Девушка отрицательно качнула головой.
– Ну, если даже она не может… – Стецук развел руками, мол, чего уж нам тогда корячиться.
– Но ведь девчонка как-то выбралась из башни, – указательным пальцем сержант нарисовал в воздухе короткую дугу.
– Может, она от нее отпочковалась? – высказал робкое предположение Портной.
– Тогда на башне имелись бы и другие почки-зародыши, – резонно возразила Тарья.
– А вы, – ефрейтор указал пальцем сначала на Портного, затем – на Тарью, – разве не об одном и том же думаете?
– Об одном, – кивнула Тарья. – Только по-разному.
– Ор-ригинально, – усмехнулся Стецук. – Слушай, сержант, – мысль его быстро приобрела иную направленность, – а может, ломом попробовать?
– Бесполезно, – ответила за сержанта Тарья. – Уины будут восстанавливать ее быстрее, чем ты – ломать.
– А мы все вместе! – Стецук воодушевленно поднял сжатые в кулаки руки.
– Ликвидаторы, чтобы уничтожить башню, заливают ее жидким азотом, – сказал Макарычев. – Глубокая заморозка – единственный способ, с помощью которого можно вывести из строя уины.
– А чисто механически? – Стецук стукнул кулаком о кулак.
– Ты когда-нибудь пробовал раздавить блоху? – спросила Тарья.
– Нет. А что, трудно?
– Невообразимо.
– Значит… – ефрейтор сунул сигарету в рот и щелкнул зажигалкой. – Нужно произнести волшебное слово. Что-нибудь вроде: «Сезам, откройся!»

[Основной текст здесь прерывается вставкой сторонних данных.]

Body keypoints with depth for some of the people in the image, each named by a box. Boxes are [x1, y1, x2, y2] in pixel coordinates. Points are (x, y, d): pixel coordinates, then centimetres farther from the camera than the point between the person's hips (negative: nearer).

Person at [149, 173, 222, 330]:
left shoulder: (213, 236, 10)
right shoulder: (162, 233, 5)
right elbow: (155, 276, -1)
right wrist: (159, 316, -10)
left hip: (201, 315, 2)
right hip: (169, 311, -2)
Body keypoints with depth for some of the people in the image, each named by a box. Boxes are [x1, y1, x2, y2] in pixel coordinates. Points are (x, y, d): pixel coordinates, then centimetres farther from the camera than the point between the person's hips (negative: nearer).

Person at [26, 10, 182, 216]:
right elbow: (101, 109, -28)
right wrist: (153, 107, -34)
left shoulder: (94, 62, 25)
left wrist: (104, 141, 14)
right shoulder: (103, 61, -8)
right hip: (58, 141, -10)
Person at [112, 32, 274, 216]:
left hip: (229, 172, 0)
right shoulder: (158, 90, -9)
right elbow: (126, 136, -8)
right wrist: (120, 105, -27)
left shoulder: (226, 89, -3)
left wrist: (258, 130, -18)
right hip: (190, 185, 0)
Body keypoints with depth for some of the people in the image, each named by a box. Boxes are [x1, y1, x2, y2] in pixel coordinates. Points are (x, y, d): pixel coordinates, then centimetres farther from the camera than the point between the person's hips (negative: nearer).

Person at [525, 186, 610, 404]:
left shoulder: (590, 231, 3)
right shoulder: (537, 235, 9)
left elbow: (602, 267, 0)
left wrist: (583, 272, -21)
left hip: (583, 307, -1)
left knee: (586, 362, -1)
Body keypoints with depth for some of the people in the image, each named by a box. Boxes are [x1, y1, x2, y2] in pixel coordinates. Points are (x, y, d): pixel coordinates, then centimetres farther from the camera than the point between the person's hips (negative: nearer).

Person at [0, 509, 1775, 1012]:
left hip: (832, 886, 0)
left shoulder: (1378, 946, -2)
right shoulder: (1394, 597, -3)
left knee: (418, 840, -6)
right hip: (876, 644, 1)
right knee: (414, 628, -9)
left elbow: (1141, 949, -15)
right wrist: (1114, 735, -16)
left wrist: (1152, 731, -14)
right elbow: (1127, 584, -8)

– Точно! – радостно щелкнул пальцами Макарычев. – Нужно заставить башню открыть вход!
– Как? – выпустил облачко табачного дыма Стецук.
– Обмануть ее!
– Я догадалась! – радостно хлопнула в ладоши Тарья. – Мы натянем на ефрейтора шкурку мертвой девочки!
– Ага! – насмешливо кивнул Стецук. – Догадливая ты наша! Может, и натянули бы, да размерчик не тот!

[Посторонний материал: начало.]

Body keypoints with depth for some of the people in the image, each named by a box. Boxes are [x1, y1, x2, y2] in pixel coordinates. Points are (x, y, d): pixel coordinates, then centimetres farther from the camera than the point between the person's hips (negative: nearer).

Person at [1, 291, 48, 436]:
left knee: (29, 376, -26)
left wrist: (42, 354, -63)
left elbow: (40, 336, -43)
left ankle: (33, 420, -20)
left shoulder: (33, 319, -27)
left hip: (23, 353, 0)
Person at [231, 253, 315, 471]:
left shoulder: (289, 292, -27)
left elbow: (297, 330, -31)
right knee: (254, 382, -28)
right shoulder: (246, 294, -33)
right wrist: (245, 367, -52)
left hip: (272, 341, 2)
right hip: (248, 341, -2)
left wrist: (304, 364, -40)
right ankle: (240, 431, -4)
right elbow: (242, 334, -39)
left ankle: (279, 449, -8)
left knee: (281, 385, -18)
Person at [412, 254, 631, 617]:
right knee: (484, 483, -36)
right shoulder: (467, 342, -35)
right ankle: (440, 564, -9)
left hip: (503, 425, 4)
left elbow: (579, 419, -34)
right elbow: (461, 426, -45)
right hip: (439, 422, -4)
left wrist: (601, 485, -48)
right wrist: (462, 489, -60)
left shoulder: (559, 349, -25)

– Мы должны найти вход в башню, – четко отбивая ритм взмахами пальца, произнес Макарычев. – Ну… или хотя бы попытаться найти.
– А зачем? – задал, в принципе, вполне резонный вопрос Стецук.
Портной тоже спросил бы сержанта об этом, непременно спросил бы, если бы не субординация.
– Ну, а чем тут еще заниматься? – недоумевающе пожал плечами сержант. – Сидеть, курить и ждать ликвидаторов?
– Ага, – расплылся в довольной ухмылке Стецук.
– Ладно, – махнул двумя пальцами Макарычев. – Давай сигарету.
Затянувшись, сержант задумчиво уставился на башню.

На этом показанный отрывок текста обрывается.